Kiedy można mieć powody do obaw?
Jeśli zespół więcej czasu w garażu niż na torze. Najlepszy przykład to McLaren. W zeszłym roku ekipa z Woking pokonała w trakcie testów tylko 599 okrążeń. Wprawdzie był to i tak postęp względem sezonu 2017 (425 okrążeń), ale daleko Brytyjczykom do osiągnięcia Mercedesa (1040 "kółek").
McLaren w zeszłym roku zmieniał partnera technicznego i przesiadka na silniki Renault nie obyła się bez bólu. Zespół dość szybko zrozumiał, że to co widział w symulacjach w fabryce nie przekłada się na tor. Do tego doszły kłopoty z dopasowaniem podwozia i karoserii do jednostki napędowej Francuzów.
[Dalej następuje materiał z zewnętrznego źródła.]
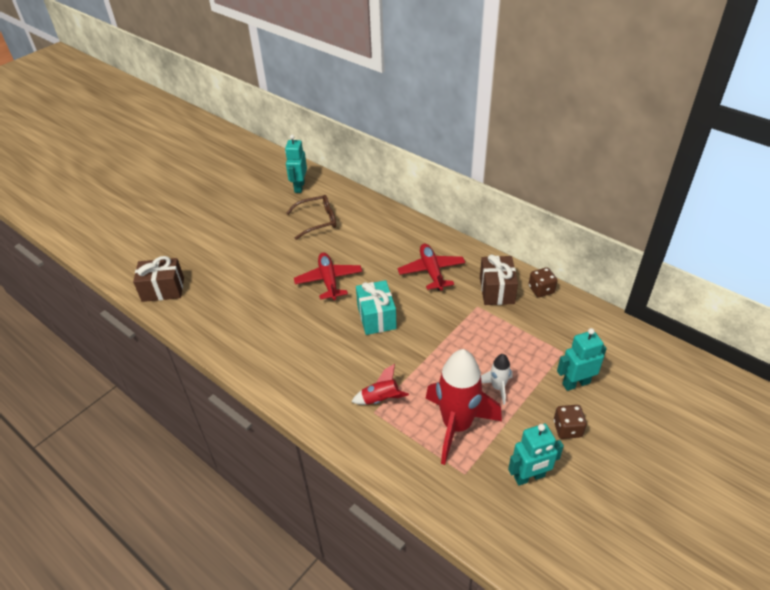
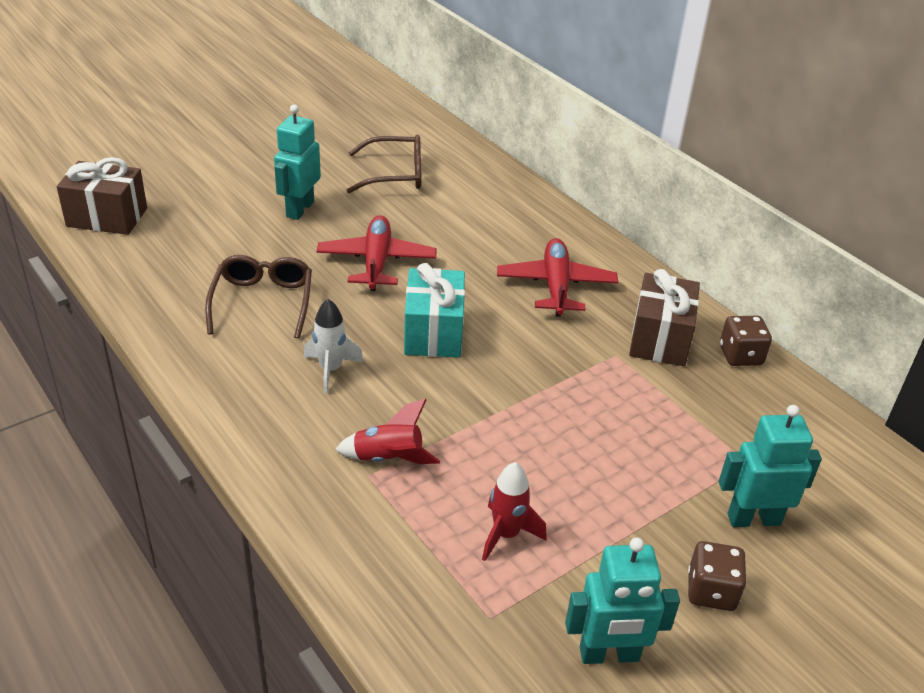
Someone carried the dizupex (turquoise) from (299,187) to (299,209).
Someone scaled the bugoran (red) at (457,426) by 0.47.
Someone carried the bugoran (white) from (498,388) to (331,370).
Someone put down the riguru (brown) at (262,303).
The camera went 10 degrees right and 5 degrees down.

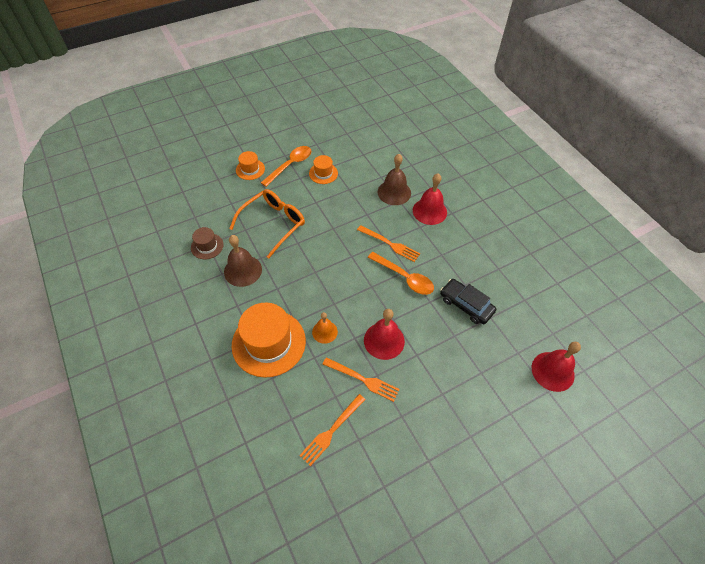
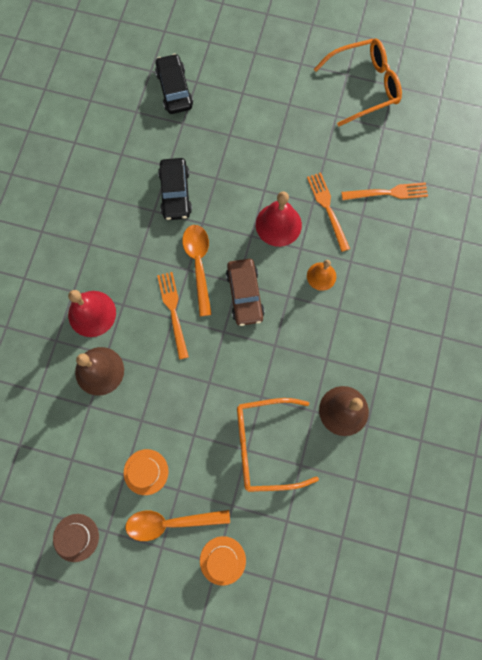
Someone carried the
Efekt był taki, że cała kampania minęła Brytyjczykom na próbie poprawienia modelu MCL33, ale było to zadanie z góry skazane na porażkę. - Niestety, wyprodukowaliśmy samochód, który od samych podstaw był zły i nie reagował na jakiekolwiek zmiany - przyznał później szef McLarena, Zak Brown.
Jak na ironię, Fernando Alonso zakończył zeszłoroczne testy w Barcelonie z trzecim czasem. Później okazało się, że Hiszpan swoje okrążenie przejechał przy minimalnej ilości paliwa.